- Born: Cabinteely, Dublin, Ireland
- Education: University of Derby
- Occupations: Cameraman; filmmaker; television presenter;

= Colin Stafford-Johnson =

Irish wildlife cameraman

Colin Stafford-Johnson is an Irish wildlife cameraman, filmmaker and television presenter, best known for his work on a variety of BBC nature documentaries.

==Early life and education==
Stafford-Johnson was born and brought up in Cabinteely, Dublin, Ireland. His father Barney Johnson owned a garden centre and nursery, and was the first gardener to appear on Irish television. Stafford-Johnson moved to England in his twenties and subsequently spent time travelling. He attended the University of Derby, completing a degree in Biology, along with training to be a wildlife cameraman.

==Career==
Stafford-Johnson has worked on filming several productions for RTÉ and the BBC, winning several awards for his work. He specialised in filming big cats and worked as a cameraman on the landmark BBC series Planet Earth.

He has filmed and presented several episodes of BBC's long running Natural World series.
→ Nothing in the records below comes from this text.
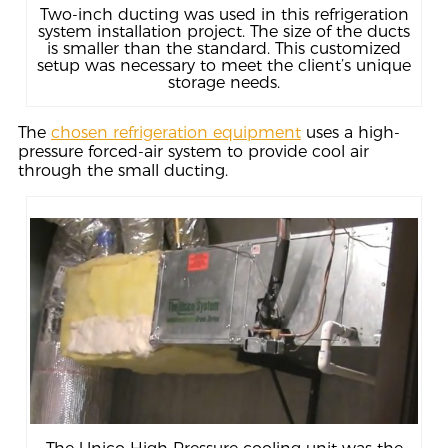
Two-inch ducting was used in this refrigeration
system installation project. The size of the ducts
is smaller than the standard. This customized
setup was necessary to meet the client’s unique
storage needs.
The
chosen refrigeration equipment
uses a high-
pressure forced-air system to provide cool air
through the small ducting.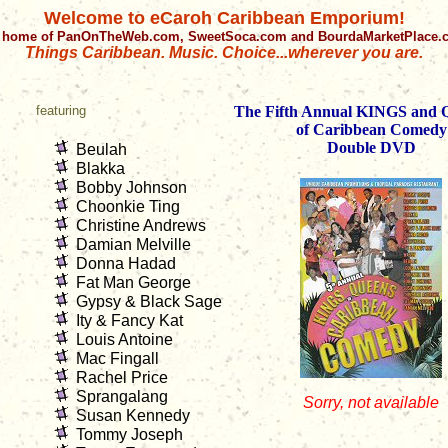
Welcome to eCaroh Caribbean Emporium!
 home of PanOnTheWeb.com, SweetSoca.com and BourdaMarketPlace
Things Caribbean. Music. Choice...wherever you are.
featuring
The Fifth Annual KINGS an
of Caribbean Comedy
Double DVD
Beulah
Blakka
Bobby Johnson
Choonkie Ting
Christine Andrews
Damian Melville
Donna Hadad
Fat Man George
Gypsy & Black Sage
Ity & Fancy Kat
Louis Antoine
Mac Fingall
Rachel Price
Sprangalang
Sorry, not available
Susan Kennedy
Tommy Joseph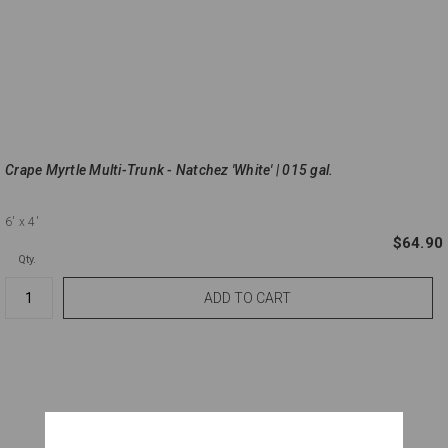
Crape Myrtle Multi-Trunk - Natchez 'White' | 015 gal.
6'
x 4'
$64.90
Qty.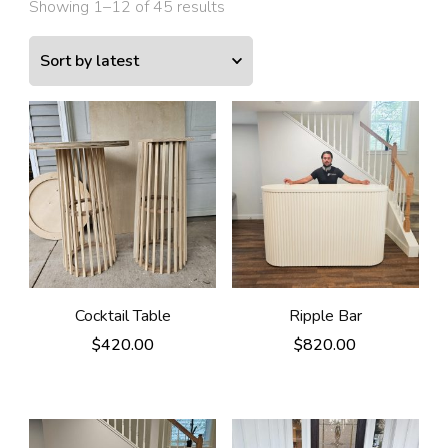
Showing 1–12 of 45 results
Cocktail Table
Ripple Bar
$
420.00
$
820.00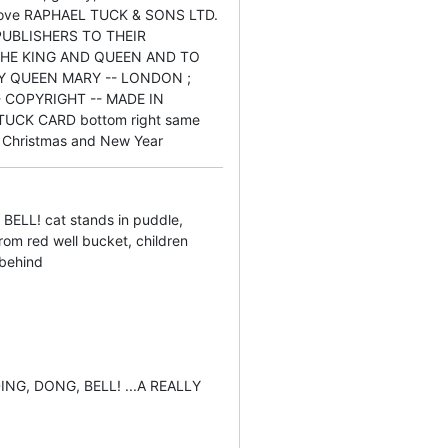
bove RAPHAEL TUCK & SONS LTD.
 PUBLISHERS TO THEIR
THE KING AND QUEEN AND TO
Y QUEEN MARY -- LONDON ;
 COPYRIGHT -- MADE IN
UCK CARD bottom right same
Christmas and New Year
BELL! cat stands in puddle,
rom red well bucket, children
 behind
 DING, DONG, BELL! ...A REALLY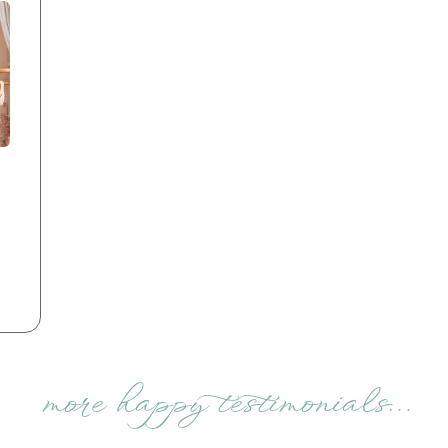
more happy testimonials…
In 2011 he presented the episode "A Tiger Called Broken Tail", and the following year he presented "Queen of the Tigers." 2013 saw him present "Meet the Monkeys." In 2015 he narrated "Ireland’s Wild River: The Mighty Shannon" about the River Shannon.

In 2020 he presented a two-part wildlife programme titled "Wild Cuba: A Caribbean Journey".

Along with his work on Natural World, Stafford-Johnson has co-presented Wild UK and presented "Wild Ireland: Edge of the World" in 2017. In 2019 he presented "Animal Babies: First year on Earth".

In 2021, he returned to his home in Ireland to create a wild garden, a series filmed for the BBC as The Wild Gardener.